Angies List, Inc. Amended and Restated Omnibus Incentive Plan NOTICE OF PERFORMANCE AWARD ATTRIBUTABLE TO RESTRICTED STOCK UNIT GRANT

EX-10.05 4 angi2016630-10qexhibit1005.htm EXHIBIT 10.05 - FORM OF PERFORMANCE RSU AWARD AGREEMENT Exhibit


Exhibit 10.05
Angie’s List, Inc.
Amended and Restated Omnibus Incentive Plan
NOTICE OF PERFORMANCE AWARD ATTRIBUTABLE TO RESTRICTED STOCK UNIT GRANT


«Recipient»

You have been granted the following performance award attributable to performance-based restricted stock units (the “PRSUs”):
Date of Grant:
June 29, 2016
Number of Shares Subject
to PRSU Award (at Target):
[ __________ ]

Performance Commencement Date:
April 1, 2016
Vesting Schedule:
See attached Performance Award Attributable to Restricted Stock Unit Agreement.
By accepting these PRSUs, you agree that these PRSUs are granted under and governed by the terms and conditions of the Angie’s List, Inc. Amended and Restated Omnibus Incentive Plan, as amended (the “Plan”), this Notice and the Performance Award Attributable to Restricted Stock Unit Agreement (the “Agreement”), each of which are incorporated by reference herein. You also agree and acknowledge that you and the PRSUs are subject to the Executive Compensation Recovery Policy.
________________
DIRECTIVE A:
What performance commencement date does the award notice give?
DIRECTIVE B:
Say whether each statement agrees with the award notice, answering yes or no and quoting the words from the notice that decide it: (i) The PRSUs were granted on June 29, 2016. (ii) The award notice itself lays out the full vesting schedule. (iii) The recipient acknowledges being subject to the Executive Compensation Recovery Policy.
The items that come next are separate material, unconnected to the award notice.
________________
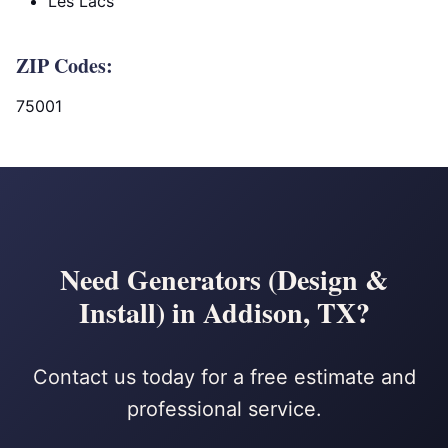
Les Lacs
ZIP Codes:
75001
Need Generators (Design &
Install) in Addison, TX?
Contact us today for a free estimate and
professional service.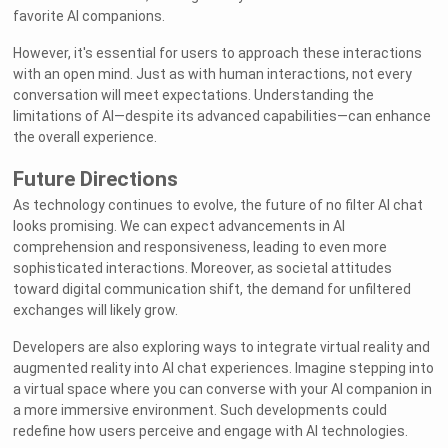
favorite AI companions.
However, it's essential for users to approach these interactions
with an open mind. Just as with human interactions, not every
conversation will meet expectations. Understanding the
limitations of AI—despite its advanced capabilities—can enhance
the overall experience.
Future Directions
As technology continues to evolve, the future of no filter AI chat
looks promising. We can expect advancements in AI
comprehension and responsiveness, leading to even more
sophisticated interactions. Moreover, as societal attitudes
toward digital communication shift, the demand for unfiltered
exchanges will likely grow.
Developers are also exploring ways to integrate virtual reality and
augmented reality into AI chat experiences. Imagine stepping into
a virtual space where you can converse with your AI companion in
a more immersive environment. Such developments could
redefine how users perceive and engage with AI technologies.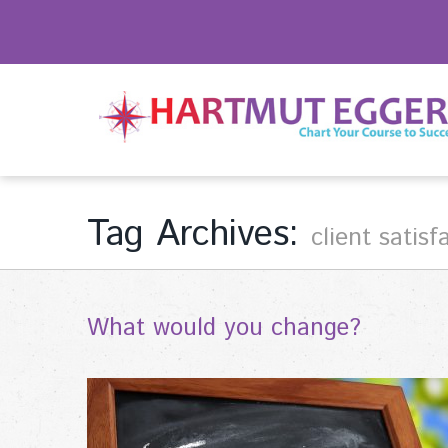
Tag Archives:
client satisf
What would you change?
________________
WRITTEN REPLY A:
April 1, 2016

WRITTEN REPLY B:
(i) Yes: "Date of Grant:" "June 29, 2016"
(ii) No: "See attached Performance Award Attributable to Restricted Stock Unit Agreement."
(iii) Yes: "you and the PRSUs are subject to the Executive Compensation Recovery Policy"